The Raptors are rare because they exist at a pinch point of non-optimal conditions, all coming together to make something livable, sustainable and successful. Toronto, as a city, might now be getting its due as a great draw for its kaleidoscopic culture, music, and livability (for some), but as far as a magnet for big name basketball players? Not quite, not yet. So the players the team gets, while they speak to a need, also need to be versatile, something of a Swiss Army knife in the lineup and capable of taking on alternate roles. They also need to be malleable—which is why they’re flush with rookies—willing to work and fit into a system with a lot of focus on development because the guys the Raptors get have also got to work like rations. There isn’t any assurance of a big off-season or mid-season trade so what the team gets, they might have to hang onto for a while. And it doesn’t always work, this necessity-based system. But when it does, when that pinch point squeezes together to take it on a run—magic.
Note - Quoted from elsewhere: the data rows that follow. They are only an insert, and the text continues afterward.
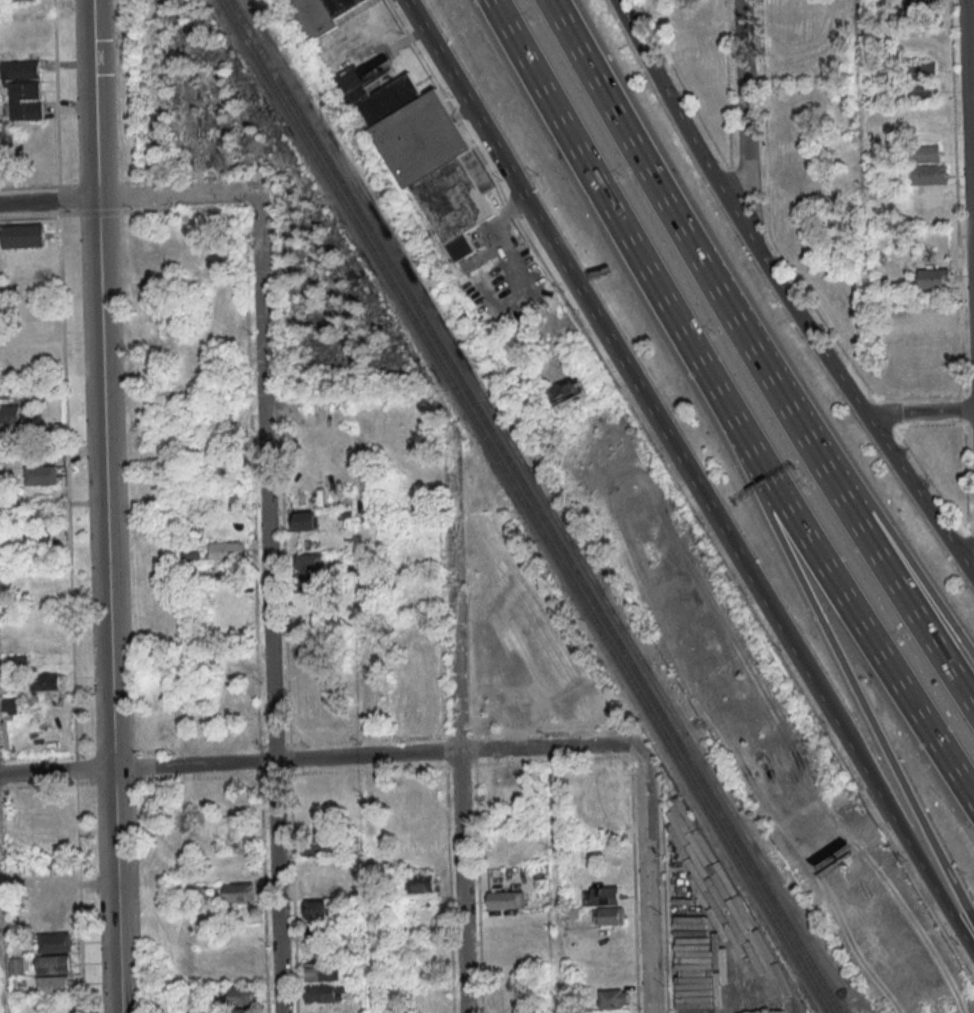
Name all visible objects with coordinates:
building: (917, 1)
building: (320, 14)
building: (703, 17)
building: (785, 34)
building: (787, 56)
building: (20, 69)
building: (920, 70)
building: (921, 91)
building: (25, 100)
road: (743, 116)
building: (787, 118)
road: (969, 145)
building: (924, 153)
building: (428, 160)
building: (926, 174)
road: (177, 197)
road: (48, 201)
road: (613, 221)
building: (21, 238)
road: (690, 262)
building: (933, 277)
road: (785, 295)
building: (933, 319)
road: (617, 357)
road: (918, 412)
building: (12, 413)
building: (226, 468)
building: (39, 476)
road: (104, 506)
railway: (525, 506)
railway: (537, 506)
building: (39, 518)
building: (301, 523)
building: (37, 539)
building: (191, 552)
building: (224, 552)
building: (307, 562)
building: (310, 584)
road: (914, 585)
road: (453, 597)
road: (268, 604)
road: (176, 605)
road: (913, 611)
road: (858, 621)
building: (18, 661)
building: (45, 681)
road: (851, 686)
road: (363, 703)
building: (10, 705)
road: (549, 747)
road: (283, 760)
road: (55, 771)
park: (592, 802)
road: (901, 834)
building: (352, 845)
building: (319, 848)
road: (551, 880)
road: (460, 882)
road: (643, 882)
building: (421, 883)
building: (316, 889)
building: (237, 894)
building: (605, 895)
building: (49, 899)
building: (505, 900)
building: (320, 908)
building: (607, 915)
building: (53, 941)
building: (53, 963)
road: (2, 965)
building: (322, 971)
building: (52, 985)
building: (242, 993)
building: (323, 993)
building: (521, 998)
building: (612, 998)
building: (242, 1011)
Which is all to say that’s why it feels so good to watch what’s going on with the team this early in the season, to little fanfare and not much attention. The Raptors are winning games with a whole new system, quietly applying adjustments and taking the time to see what works, what doesn’t, and trusting that in some cases—like with Lowry’s touches—the tuning just needs a little more time. What makes it more assuring to me is that there have also been losses, each one highlighting not a glaring, what-the-hell-do-we-do sized hole, like the blowouts that happened to a Raptors team that looked downright lost during last season’s playoffs, but losses that work like revving an engine to see what’s rattling around where it shouldn’t. I think, by now, most Raptors fans understand that this team isn’t going to be one that blows by all the others, night after night, and makes winning seem sort of boring. The trade-off to that is gritting your teeth through games all year long, which probably your dentist doesn’t like but makes the entire thing all that more exciting.

And dentists rejoice, because the new teamwork style of Raptors ball is making the wins a little easier and a lot less jaw clenching. The Raptors are third in the Eastern Conference, tied up with a Pistons team you can hardly get mad at for surging ahead using a system that reads a lot like the Raptor’s own of using what you’ve got. And if the optics don’t yet show it, the numbers so far into the season do.
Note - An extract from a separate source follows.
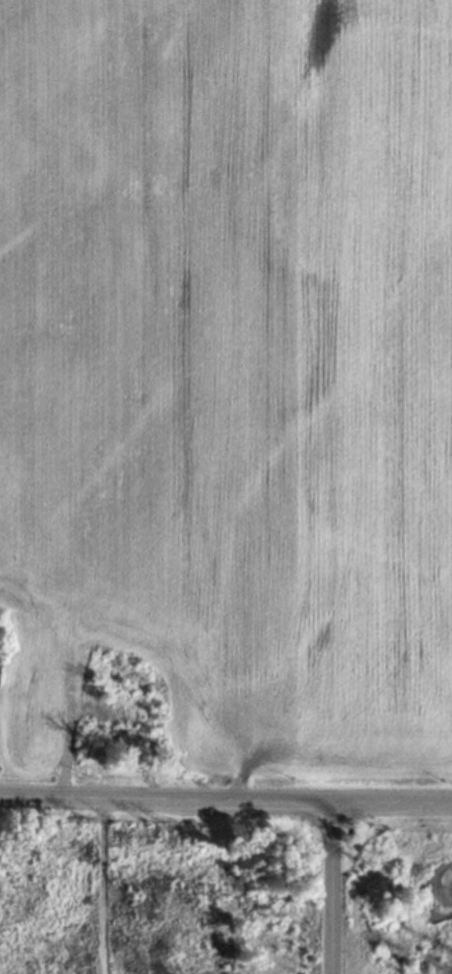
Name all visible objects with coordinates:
road: (226, 799)
road: (326, 887)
Up from 30th in assist percentage last season to 12th and hopping from 29th to 7th in assist ratios converted into turnovers, the reset, in layman’s terms, looks a lot like just paying better attention. The Raptors are shooting around 35%, which isn’t amazing, but they’re also up to 5th from 22nd in their 3-point rate so it’s safe to say that while that number doesn’t reflect making those shots, the team is comfortable with replacing midrange jumpers with attempted threes, and upping their overall ball movement. While maybe not the wildest stat, it’s a promising one for a team not overly stacked with shooters.

Otherwise the team is up to 15th in pace from 22nd, 2nd in eFG% from 12th, and the big one, the Raptors are thus far ranked 3rd offensively, league wide, from a not-too-shabby to begin with 6th.

It’s important to remember that a culture reset like the one the Raptors are going through and will likely be grinding out and gelling with all season, wouldn’t be possible for many teams. In the Raptors case, all the pieces were already there, due in large part to Ujiri. Retaining DeRozan and Lowry, respectively, while continuing to put a lot of focus on the 905 and development of rookies and young, breakout guys like Powell, Siakam and VanVleet, was a choice to solidify the core, to build for bad weather and hunker down. Add to that a coach who’s gotten second, third, and ostensibly last chances, and you add an urgency that while may have always been simmering just below the surface, has now been shoved out under pressure. All in all we’ve got ourselves a ride that might not be the flashiest to look at and certainly isn’t going 0 to 100 in the first quarter, but what’s under the hood has had NASA level tinkering and right now, is humming.